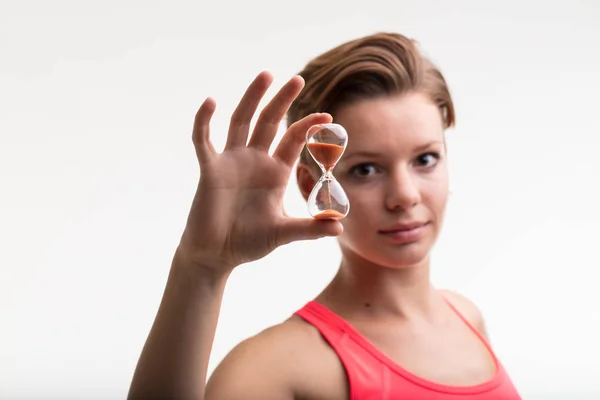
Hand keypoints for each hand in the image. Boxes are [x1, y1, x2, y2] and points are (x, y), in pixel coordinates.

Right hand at [176, 71, 342, 272]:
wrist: (218, 254)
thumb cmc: (249, 242)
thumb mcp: (283, 232)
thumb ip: (309, 228)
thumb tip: (339, 228)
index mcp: (275, 172)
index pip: (293, 139)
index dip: (309, 127)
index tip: (327, 118)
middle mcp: (255, 160)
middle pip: (269, 122)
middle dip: (282, 100)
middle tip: (297, 79)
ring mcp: (231, 162)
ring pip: (241, 121)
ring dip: (252, 98)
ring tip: (266, 75)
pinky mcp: (210, 170)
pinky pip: (204, 140)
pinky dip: (205, 122)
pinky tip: (211, 102)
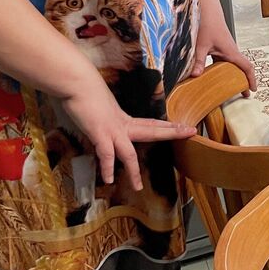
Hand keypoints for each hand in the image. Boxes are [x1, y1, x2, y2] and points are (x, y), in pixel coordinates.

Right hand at [60, 81, 194, 191]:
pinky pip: (106, 154)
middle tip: (192, 132)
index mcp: (122, 118)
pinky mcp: (99, 133)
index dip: (166, 126)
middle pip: (152, 131)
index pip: (150, 123)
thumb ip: (103, 113)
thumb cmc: (84, 89)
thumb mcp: (99, 104)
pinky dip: (107, 168)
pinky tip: (109, 180)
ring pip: (129, 152)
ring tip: (138, 187)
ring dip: (133, 171)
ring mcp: (112, 129)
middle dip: (172, 132)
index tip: (182, 126)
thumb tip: (101, 118)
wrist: (76, 82)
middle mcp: (121, 124)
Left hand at [191, 0, 256, 90]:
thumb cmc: (206, 22)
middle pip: (240, 68)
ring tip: (225, 87)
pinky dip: (219, 69)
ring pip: (230, 65)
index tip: (252, 89)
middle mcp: (230, 50)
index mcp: (230, 51)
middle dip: (242, 81)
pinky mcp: (217, 45)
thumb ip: (198, 61)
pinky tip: (208, 74)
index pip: (246, 66)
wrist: (205, 7)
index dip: (251, 79)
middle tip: (240, 94)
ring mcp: (224, 48)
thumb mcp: (200, 44)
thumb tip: (195, 77)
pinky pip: (221, 60)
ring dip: (230, 75)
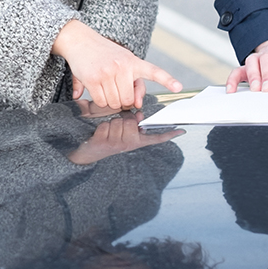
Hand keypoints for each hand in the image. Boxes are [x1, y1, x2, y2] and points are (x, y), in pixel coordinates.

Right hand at [51, 19, 182, 109]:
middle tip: (115, 90)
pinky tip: (96, 89)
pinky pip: (101, 101)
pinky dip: (99, 100)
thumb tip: (135, 104)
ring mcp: (108, 72)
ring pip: (114, 102)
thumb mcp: (122, 61)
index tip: (178, 87)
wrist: (79, 40)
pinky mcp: (93, 79)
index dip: (167, 80)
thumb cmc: (103, 53)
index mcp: (133, 61)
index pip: (153, 71)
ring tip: (105, 87)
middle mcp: (122, 66)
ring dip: (109, 100)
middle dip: (121, 100)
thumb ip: (134, 84)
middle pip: (127, 100)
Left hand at [67, 113, 183, 164]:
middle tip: (115, 130)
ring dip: (110, 123)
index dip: (168, 135)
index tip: (181, 131)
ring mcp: (118, 145)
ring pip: (118, 121)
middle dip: (122, 119)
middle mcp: (129, 145)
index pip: (155, 138)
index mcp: (135, 141)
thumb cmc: (105, 138)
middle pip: (131, 121)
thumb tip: (139, 115)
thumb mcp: (119, 130)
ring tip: (106, 133)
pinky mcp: (105, 144)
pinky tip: (99, 136)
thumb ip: (131, 122)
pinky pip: (106, 125)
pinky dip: (101, 127)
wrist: (86, 153)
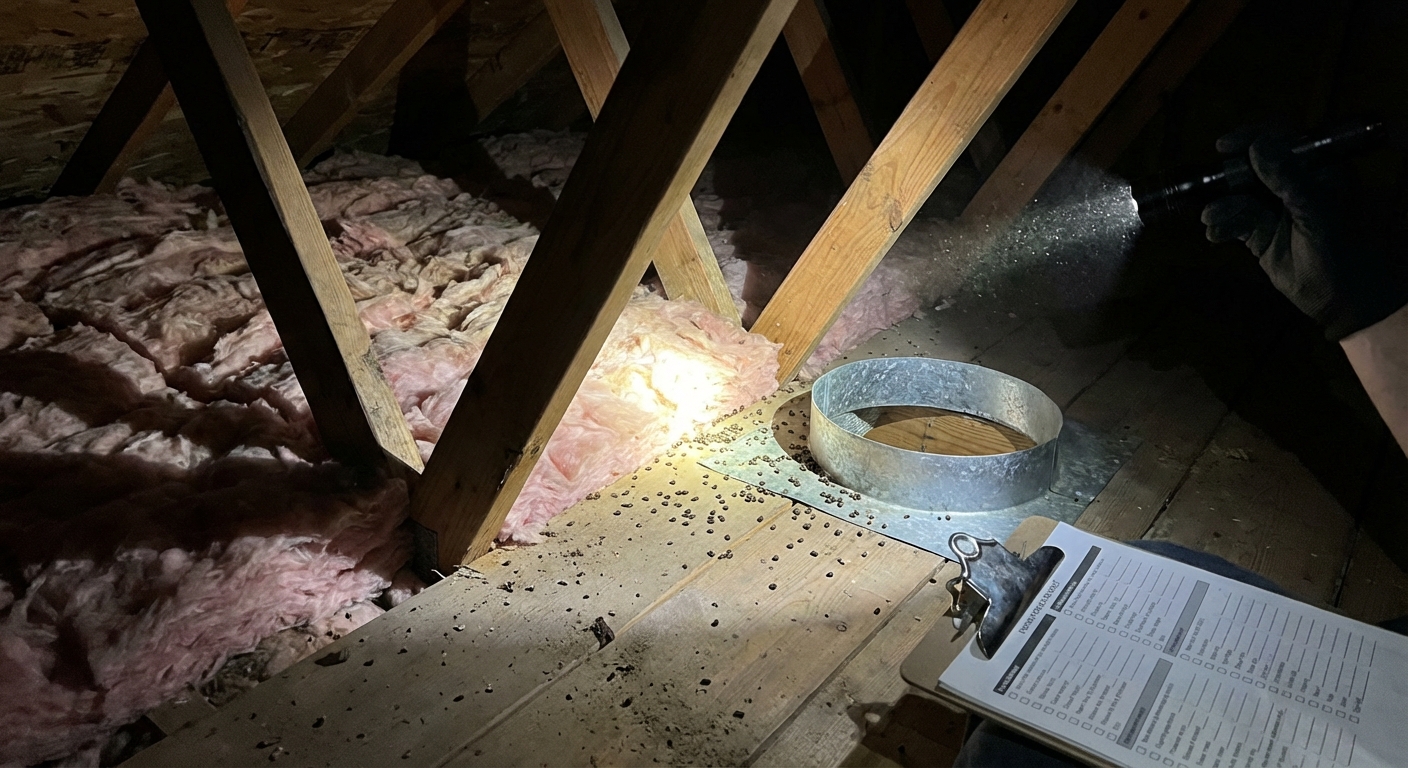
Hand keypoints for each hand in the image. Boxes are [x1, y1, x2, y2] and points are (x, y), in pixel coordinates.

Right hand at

· · · ·

§ **WHAT THE EXERCISE ASKS**: Only one stretch of the records above is wanted: the lines between the one holding "index pip: (155, 138)" and the one holding "wrist: (86, 153)", inclusive, reproduced exactly.

§ **YOUR SOLUTION**:
index pip: (155, 138)
index mcp: (135, 141)
thumb cmc: (105, 138)
middle pip: (131, 121)
thumb tip: (139, 115)
thumb mcp: (119, 130)
ring tip: (106, 133)
pinky mcp: (105, 144)
pinky tip: (99, 136)
thumb ip: (131, 122)
pinky pip: (106, 125)
pinky dip: (101, 127)
wrist: (86, 153)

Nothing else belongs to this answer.